PROBLEM TO SOLVE: Where the word "lines" occurs in a line of the listing, please copy the line.

INPUT FOR THIS TASK:
----

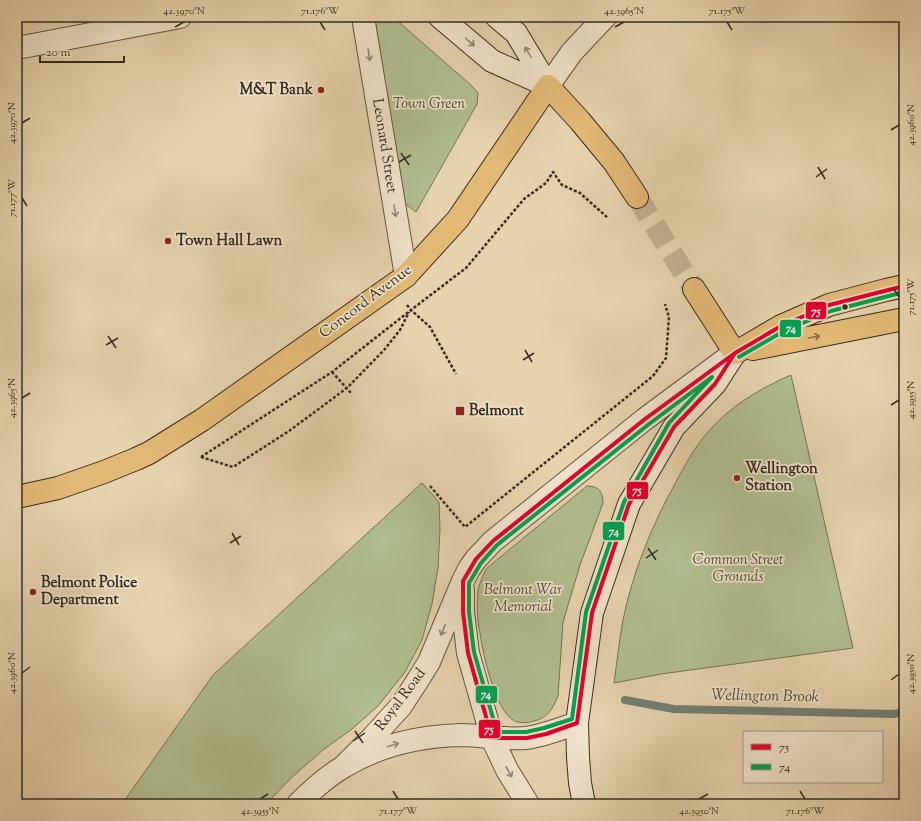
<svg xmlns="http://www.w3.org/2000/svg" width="921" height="821" font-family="'Sorts Mill Goudy',serif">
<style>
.green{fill:#b0bd8e;stroke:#747458}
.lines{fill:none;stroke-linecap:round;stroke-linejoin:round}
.stream{stroke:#708073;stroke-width:8}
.primary-tunnel{stroke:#c3b190;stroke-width:22;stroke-dasharray:22 11;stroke-linecap:butt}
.minor-casing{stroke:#635644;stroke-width:24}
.tertiary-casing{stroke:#635644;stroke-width:24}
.secondary-casing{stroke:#372c21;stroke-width:24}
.primary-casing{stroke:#372c21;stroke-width:24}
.path{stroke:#372c21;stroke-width:2.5;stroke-dasharray:3 2;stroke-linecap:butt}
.minor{stroke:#efe2c9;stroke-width:22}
.tertiary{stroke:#efe2c9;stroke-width:22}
.secondary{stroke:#efe2c9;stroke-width:22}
.primary{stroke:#e3b976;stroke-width:22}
.bus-1-casing{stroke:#efe2c9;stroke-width:7}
.bus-2-casing{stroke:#efe2c9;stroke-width:7}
.bus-1{stroke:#e4002b;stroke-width:4}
.bus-2{stroke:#03a04f;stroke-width:4}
.oneway{stroke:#938775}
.oneway2{stroke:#846b47}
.ticks{fill:none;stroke:#372c21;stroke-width:1.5}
.poi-dot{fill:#8f2418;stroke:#efe2c9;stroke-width:1.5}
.bus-dot{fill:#372c21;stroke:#efe2c9;stroke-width:1.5}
.labels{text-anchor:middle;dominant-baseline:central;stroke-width:3.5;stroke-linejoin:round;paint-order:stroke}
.poi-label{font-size:15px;font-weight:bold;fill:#372c21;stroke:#efe2c9;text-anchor:start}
.park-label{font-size:15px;font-style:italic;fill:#4f4937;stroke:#efe2c9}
.street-label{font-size:15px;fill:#372c21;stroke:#efe2c9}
.water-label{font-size:16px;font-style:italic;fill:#4a483c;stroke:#efe2c9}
.line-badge{stroke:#efe2c9;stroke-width:1.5}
.badge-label{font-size:11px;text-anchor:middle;font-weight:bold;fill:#fff}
.neatline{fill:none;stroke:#372c21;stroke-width:1.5}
.ticks-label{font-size:10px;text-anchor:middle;fill:#372c21}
</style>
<rect width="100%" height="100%" fill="#e6d2ac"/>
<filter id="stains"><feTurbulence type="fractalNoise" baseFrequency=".005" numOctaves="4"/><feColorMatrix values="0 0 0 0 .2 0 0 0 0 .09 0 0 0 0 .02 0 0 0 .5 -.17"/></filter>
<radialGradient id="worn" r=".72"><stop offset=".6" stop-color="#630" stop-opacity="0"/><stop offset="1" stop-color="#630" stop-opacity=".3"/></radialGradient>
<path class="green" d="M375 17H393L472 86 478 93 477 104 416 212 407 205 400 194Z
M791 375 853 648 661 674 614 683C617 662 619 641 623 620 633 571 652 525 676 482 685 465 694 448 707 433 729 407 759 389 791 375Z
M422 483 439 502 440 529 438 568 432 604 422 640 405 672 378 706 352 729 323 750 292 777 266 804H122L213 675Z
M587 486C599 486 603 492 603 503L580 565 563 622 558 696C553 708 548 718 534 721 527 723 520 724 513 720 495 709 483 654 480 633 477 620 477 604 478 590 480 582 483 574 487 568Z"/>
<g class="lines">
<path class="stream" d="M625 700 674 709 893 714 904 712"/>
<path class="primary-tunnel" d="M637 197 694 289"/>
<defs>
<path id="minor" d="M363 17 406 276
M17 48 180 17
M463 590V612L468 653 492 738 507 770 528 804
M344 766 371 739 401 706 416 683 429 662 463 581 469 569 476 559 493 541 645 419 734 353
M298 804C312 790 327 776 345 766 380 745 420 736 461 735 482 735 503 740 525 738 543 736 560 729 577 723"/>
<path id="tertiary" d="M548 86 572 52 605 17"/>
<path id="secondary" d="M440 17 492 61 548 86
M497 17 516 33 548 86
M584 804 580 783 578 757 577 723 592 613 629 504 674 427 715 384 735 353"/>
<path id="primary" d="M694 289 735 353
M753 349 904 319
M735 353 781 326 829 305 886 290 904 286
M17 497 58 488 104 472 136 459 149 453 202 420 406 276 458 219 548 86 580 121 614 162 637 197"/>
</defs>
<use href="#minor" class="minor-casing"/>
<use href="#tertiary" class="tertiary-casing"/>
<use href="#secondary" class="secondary-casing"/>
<use href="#primary" class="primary-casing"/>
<path class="path" d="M407 305 411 310 430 327 456 374
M332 372 351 393
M201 457 332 372 411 310 466 268 524 199 546 183 553 172 562 185 580 193 608 218
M201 457 233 467 289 431 347 388 384 350 400 330 409 312
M430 486 465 527 653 376 666 358 669 317 665 304"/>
<use href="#minor" class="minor"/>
<use href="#tertiary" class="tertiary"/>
<use href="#secondary" class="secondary"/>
<use href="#primary" class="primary"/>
<defs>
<path id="bus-1" d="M735 353 715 384 674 427 629 504 592 613 577 723 546 734 527 738H492L468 653 463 612V581L476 559 493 541 645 419Z
M735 353 781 326 829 305 904 286"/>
<path id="bus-2" d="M739 357 784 331 831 311 904 292
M712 377 669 423 624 502 586 612 572 719 544 728 526 732H497L474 652 469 612V583L481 563 497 545 649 424Z"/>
</defs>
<use href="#bus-1" class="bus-1-casing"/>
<use href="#bus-2" class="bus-2-casing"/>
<use href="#bus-1" class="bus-1"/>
<use href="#bus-2" class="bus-2"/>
</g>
<defs><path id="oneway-shaft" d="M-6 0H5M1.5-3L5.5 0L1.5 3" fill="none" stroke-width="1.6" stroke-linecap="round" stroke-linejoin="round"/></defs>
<g class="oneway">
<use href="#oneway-shaft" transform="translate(470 42) rotate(41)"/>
<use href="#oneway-shaft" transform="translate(528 52) rotate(-121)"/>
<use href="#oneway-shaft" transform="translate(369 55) rotate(81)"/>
<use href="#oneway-shaft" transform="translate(395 211) rotate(81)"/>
<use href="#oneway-shaft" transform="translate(443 630) rotate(113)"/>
<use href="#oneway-shaft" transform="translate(393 745) rotate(-18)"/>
<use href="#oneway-shaft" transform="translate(509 772) rotate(61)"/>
</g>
<use class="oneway2" href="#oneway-shaft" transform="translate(814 337) rotate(-12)"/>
<path class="ticks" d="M320 22 325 30M727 22 732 30M175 27 184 22M615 27 624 22M22 123 30 118M891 130 899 125M401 153 409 165M399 162 411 155M818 167 825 179M816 177 827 169M22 198 27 206M894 289 899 297M108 336 116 348M106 345 118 338M525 350 532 362M523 360 534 353M22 398 30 393M891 405 899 400M232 533 239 545M230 543 241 536M648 548 656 560M646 558 658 550M22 673 30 667M891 680 899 674M355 731 363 743M353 741 365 733M393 791 398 799M800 791 805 799M260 799 268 794M699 799 708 794"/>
<g class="poi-dot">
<circle cx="321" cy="90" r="4"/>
<circle cx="168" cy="241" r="4"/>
<rect x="455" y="406" width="10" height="10" rx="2"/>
<circle cx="737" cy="478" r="4"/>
<circle cx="33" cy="592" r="4"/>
</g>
<circle class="bus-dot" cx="845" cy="307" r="3.5"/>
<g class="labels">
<g class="poi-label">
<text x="313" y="90" text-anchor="end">M&amp;T Bank</text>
<text x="176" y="241">Town Hall Lawn</text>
<text x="469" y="411">Belmont</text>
<text x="745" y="469">Wellington<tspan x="745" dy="17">Station</tspan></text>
<text x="41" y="583">Belmont Police<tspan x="41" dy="17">Department</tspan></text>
</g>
<g class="park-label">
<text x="429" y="104">Town Green</text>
<text x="738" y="560">Common Street<tspan x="738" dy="17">Grounds</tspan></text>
<text x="523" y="590">Belmont War<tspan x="523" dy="17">Memorial</tspan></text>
</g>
<g class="street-label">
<text transform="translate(384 146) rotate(81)">Leonard Street</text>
<text transform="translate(366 302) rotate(-37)">Concord Avenue</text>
<text transform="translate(401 700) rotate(-53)">Royal Road</text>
</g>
<g class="water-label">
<text transform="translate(765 697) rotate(1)">Wellington Brook</text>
</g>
</g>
<g class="line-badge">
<rect x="805" y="301" width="22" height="19" rx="4" fill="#e4002b"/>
<rect x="779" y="319" width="23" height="19" rx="4" fill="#03a04f"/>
<rect x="626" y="481" width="23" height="19" rx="4" fill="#e4002b"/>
<rect x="602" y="521" width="23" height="20" rx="4" fill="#03a04f"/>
<rect x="475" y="685" width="23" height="19" rx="4" fill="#03a04f"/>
<rect x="478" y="719" width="23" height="20" rx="4" fill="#e4002b"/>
</g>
<g class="badge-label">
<text x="816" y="315">75</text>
<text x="791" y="332">74</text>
<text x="637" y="494">75</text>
<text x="614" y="535">74</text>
<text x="486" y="698">74</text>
<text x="489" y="733">75</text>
</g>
<rect width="921" height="821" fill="none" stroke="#e6d2ac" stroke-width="44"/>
<rect x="743" y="731" width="140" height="52" fill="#efe2c9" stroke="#a59986"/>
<rect x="751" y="744" width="20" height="6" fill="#e4002b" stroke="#a59986"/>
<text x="779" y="751" font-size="12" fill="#372c21">75</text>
<rect x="751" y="764" width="20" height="6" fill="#03a04f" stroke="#a59986"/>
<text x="779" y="771" font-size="12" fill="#372c21">74</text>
<path d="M40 56v6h84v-6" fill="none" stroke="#372c21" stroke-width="2"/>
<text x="46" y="56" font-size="12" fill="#372c21" stroke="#efe2c9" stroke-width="3" paint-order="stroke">20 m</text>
<rect x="22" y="22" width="877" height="777" class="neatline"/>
<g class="ticks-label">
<text x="184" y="14">42.3970°N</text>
<text x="320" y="14">71.176°W</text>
<text x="624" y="14">42.3965°N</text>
<text x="727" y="14">71.175°W</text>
<text transform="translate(11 123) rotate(-90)" y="4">42.3970°N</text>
<text transform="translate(910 125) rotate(-90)" y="4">42.3960°N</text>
<text transform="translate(11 198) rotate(-90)" y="4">71.177°W</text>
<text transform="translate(910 297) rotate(-90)" y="4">71.175°W</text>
<text transform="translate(11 398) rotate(-90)" y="4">42.3965°N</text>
<text transform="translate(910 400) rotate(-90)" y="4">42.3955°N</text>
<text transform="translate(11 673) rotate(-90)" y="4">42.3960°N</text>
<text transform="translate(910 674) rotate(-90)" y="4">42.3950°N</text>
<text x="260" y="814">42.3955°N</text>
<text x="398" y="814">71.177°W</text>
<text x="699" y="814">42.3950°N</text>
<text x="805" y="814">71.176°W</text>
</g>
<rect width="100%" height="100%" filter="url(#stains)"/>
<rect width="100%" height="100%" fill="url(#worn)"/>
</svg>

----

REPLY TO THE TASK:
.lines{fill:none;stroke-linecap:round;stroke-linejoin:round}
<g class="lines">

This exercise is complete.